Many groups form coalition

The Aug. 28 march has been endorsed by the Not On the Guest List! Coalition, which is sponsoring an Aug. 27 march to the convention site. The Guest List demands are: "Stand up against the racism and classism of the criminal `justice' system; free all political prisoners in U.S. jails; stop police brutality; and abolish the death penalty."

Coalition endorsers include Pam Africa and the

International Concerned Family and Friends of Mumia Abu-Jamal, American Indian Movement Grand Council; Eighth Day Center for Justice (Chicago), Equal Justice/Quixote Center, Free Mumia Abu-Jamal Coalition (NYC), Leonard Peltier Defense Committee; Movimiento de Liberacion National Puertorriqueno, National Lawyers Guild, Neighbors Against Police Brutality (Chicago), Prairie Fire Organizing Committee, Refuse and Resist!, Women's Action Coalition (Chicago), the Job is a Right Campaign (Milwaukee), Workers World Party and peace and justice activist Dave Dellinger, who was prosecuted as one of the "Chicago 7" defendants for his role in the 1968 protests.

Also on Aug. 27, the National Committee for Nonviolent Civil Disobedience to Free Leonard Peltier will hold civil disobedience actions.

Other convention-related events include an 11-day counter convention organized by the Autonomous Zone of Chicago around the theme of "community building" and a "Festival of Life" to be held Aug. 24-29 at Grant Park.

Remembering 1968

It has been 28 years since the Democratic Party held a national convention in Chicago. In 1968, the U.S. government was waging a genocidal war against the people of Vietnam, as well as a war of racist repression against the Black, Latino, Indian and Asian peoples here at home.

Protests that year were viciously attacked by the police under orders of the notorious Mayor Richard Daley. The widely televised police brutality had a radicalizing effect on sections of the country's population, particularly its youth.

Chicago's mayor today is Richard M. Daley, the elder Daley's son, who is determined to prove that he can play host to an orderly convention-complete with lots of Chicago cops and officially sanctioned "protest areas."

However, while there may not be a mass anti-war movement raging in the streets today, the country isn't exactly at peace, either.

Since 1968, the U.S. prison population has increased by over 500 percent. Some 700,000 Black men are now in state, county or federal prisons and jails. Over 3,000 men and women, half of them people of color, languish on death rows.

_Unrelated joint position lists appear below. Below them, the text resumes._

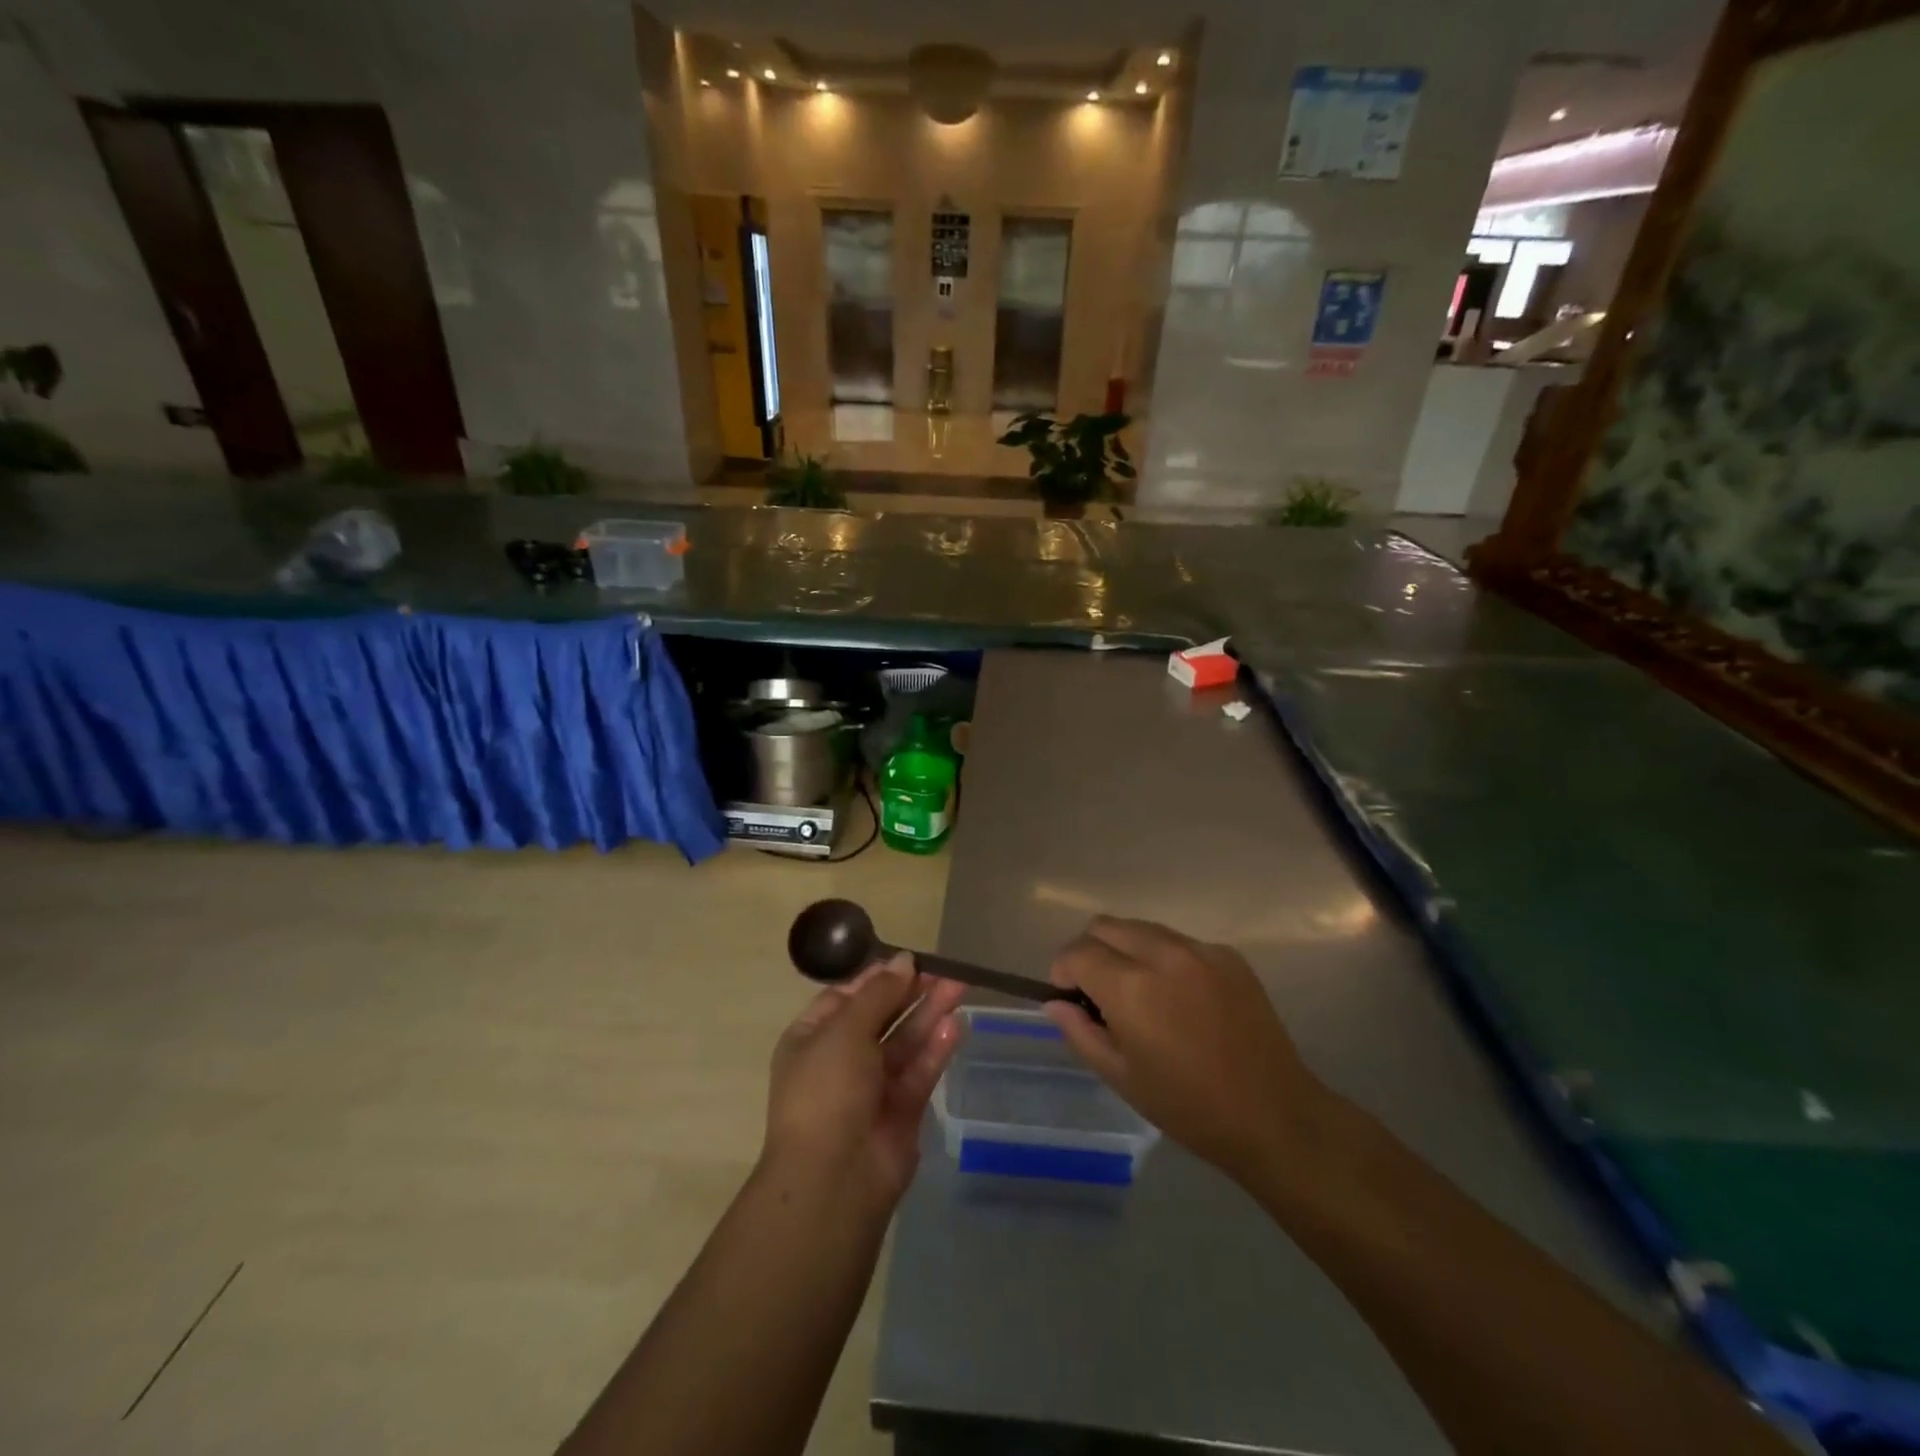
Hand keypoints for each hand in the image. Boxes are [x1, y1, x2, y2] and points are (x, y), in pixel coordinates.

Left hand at [763, 954, 965, 1207]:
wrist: (834, 1178)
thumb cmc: (827, 1090)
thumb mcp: (845, 1030)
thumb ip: (879, 994)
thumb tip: (904, 960)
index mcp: (812, 1038)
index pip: (846, 996)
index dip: (878, 977)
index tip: (909, 960)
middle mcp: (840, 1059)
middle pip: (881, 1016)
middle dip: (911, 993)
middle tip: (945, 971)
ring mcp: (872, 1086)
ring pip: (905, 1041)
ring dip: (930, 1015)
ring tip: (960, 987)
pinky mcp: (901, 1110)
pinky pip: (920, 1071)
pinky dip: (936, 1049)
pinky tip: (956, 1026)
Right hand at [1045, 917, 1325, 1181]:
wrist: (1274, 1115)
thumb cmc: (1188, 1106)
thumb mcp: (1121, 1077)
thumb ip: (1080, 1032)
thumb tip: (1055, 1003)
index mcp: (1131, 988)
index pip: (1077, 952)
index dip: (1063, 970)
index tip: (1067, 994)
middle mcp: (1163, 955)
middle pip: (1105, 926)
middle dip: (1090, 950)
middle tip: (1097, 990)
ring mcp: (1200, 950)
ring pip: (1142, 928)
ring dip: (1126, 949)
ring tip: (1139, 991)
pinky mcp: (1228, 955)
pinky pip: (1178, 941)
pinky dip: (1164, 957)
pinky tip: (1179, 997)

And despite its best efforts, the government has been unable to bury the memory of political prisoners such as Mumia Abu-Jamal, Leonard Peltier, Geronimo Pratt, Sundiata Acoli and many others. These issues are motivating many activists, particularly among the youth, to see the 1996 Democratic con vention as a focus to protest racism, police brutality and prisons.

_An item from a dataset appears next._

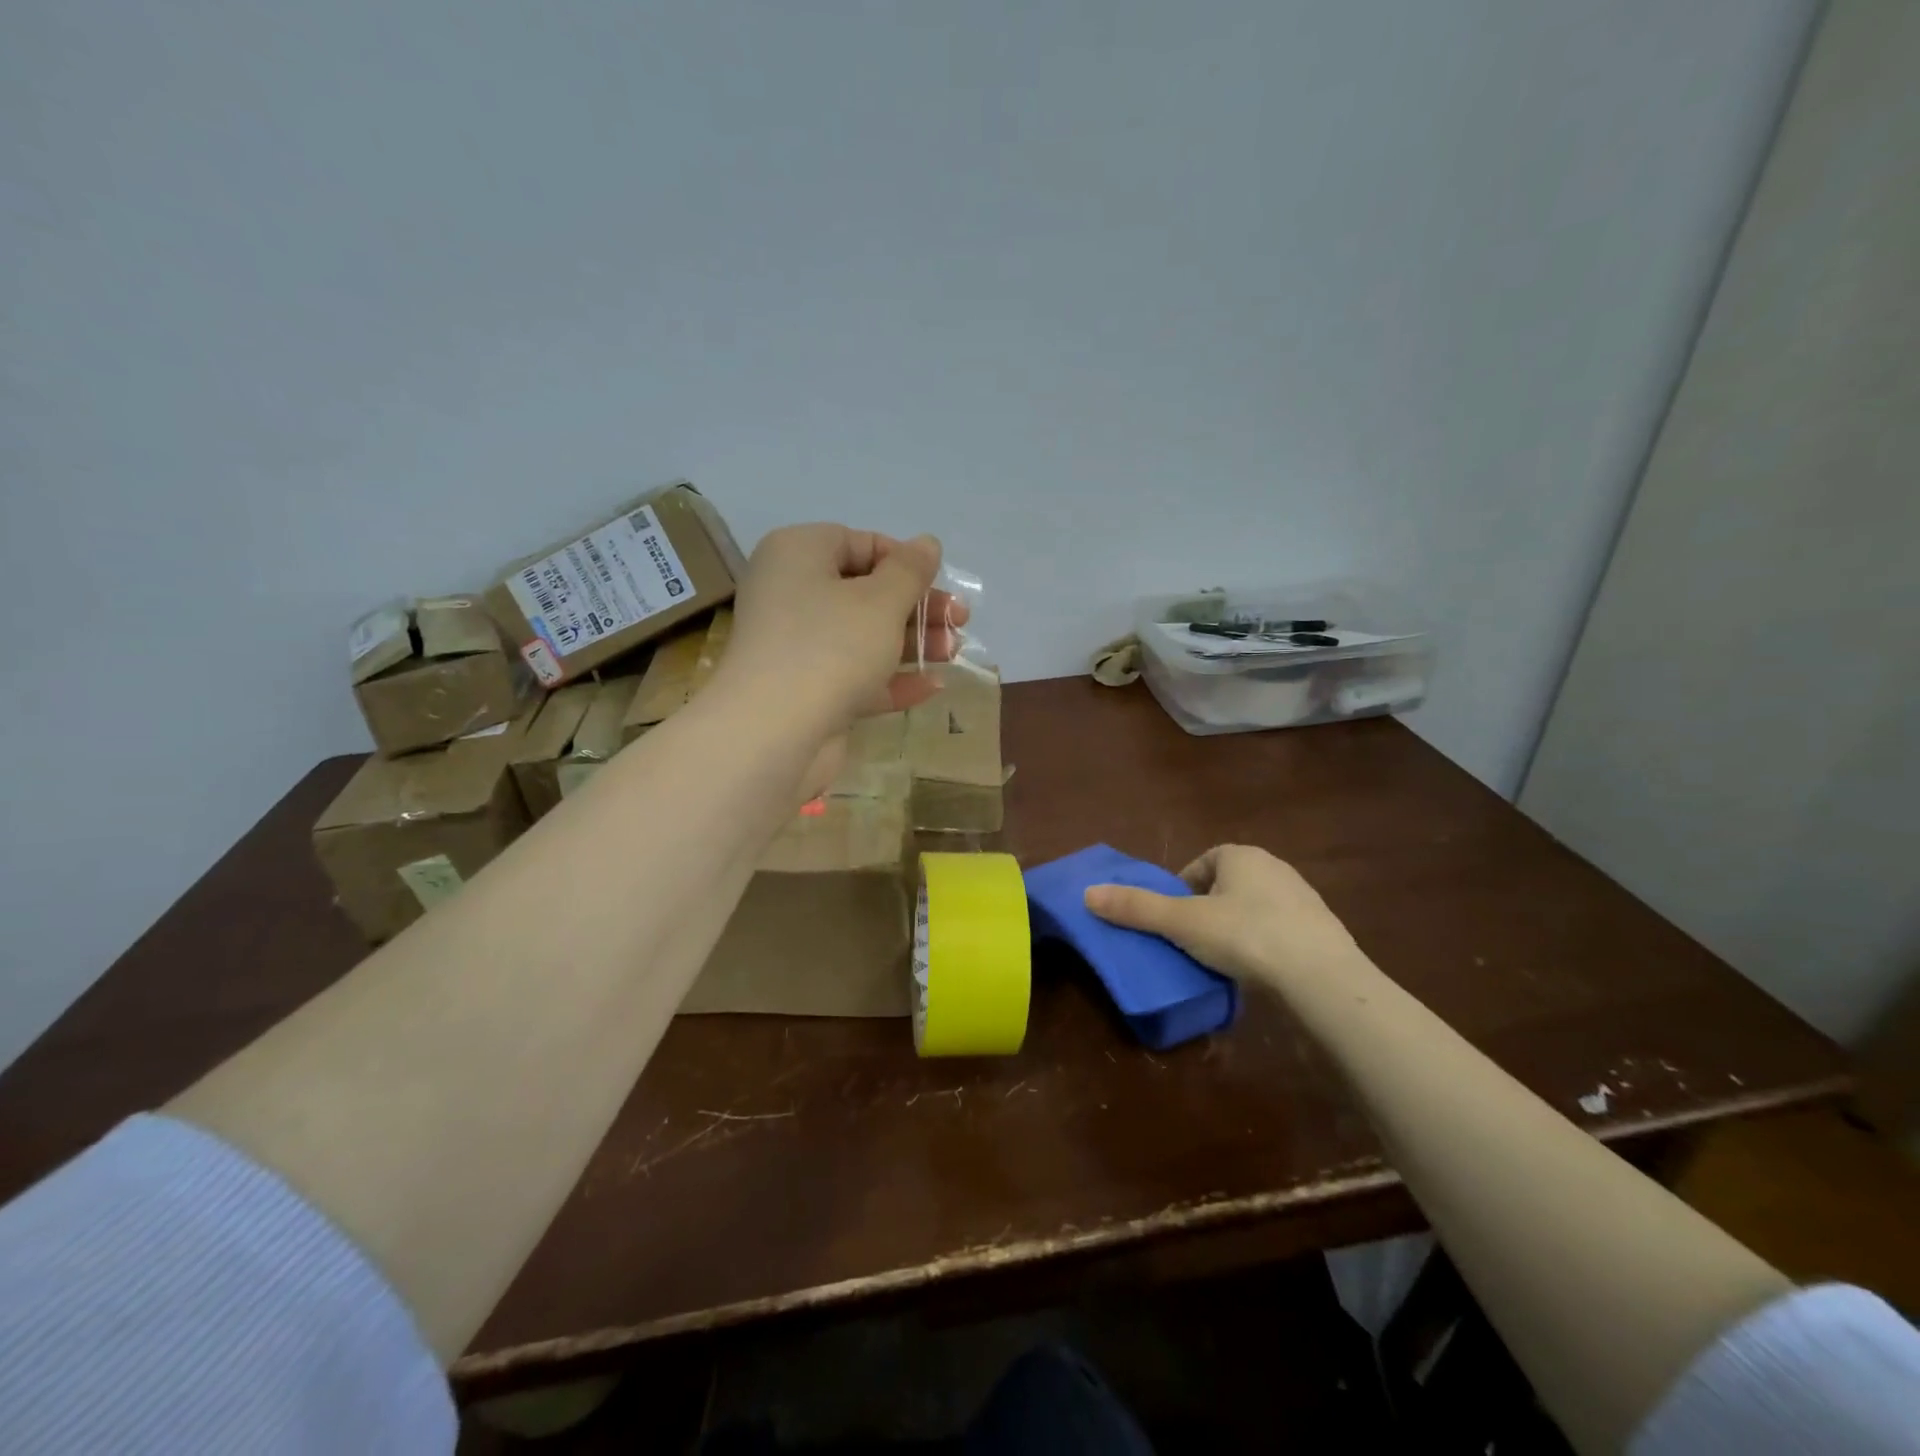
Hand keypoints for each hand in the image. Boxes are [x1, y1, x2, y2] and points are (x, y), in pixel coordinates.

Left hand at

Furthermore, the convention takes place against a background of devastating economic attacks against the communities of color and poor and working people in general. President Clinton has just signed a thoroughly reactionary welfare bill that wipes out a 60-year-old government commitment to provide some measure of support for poor families in time of economic crisis.

His economic "recovery" has meant the loss of millions of good-paying union jobs and their replacement by low-wage, part-time, dead-end employment. Clinton and the Democrats offer only the mildest of resistance to Republican attacks on Medicaid, Medicare and other important social programs. They agree in principle on the need for cuts and differ only in their severity.

Although forces raising these broader economic issues have yet to mobilize in a powerful way around the Democratic convention, the issues themselves are sure to feed the protests against racist repression.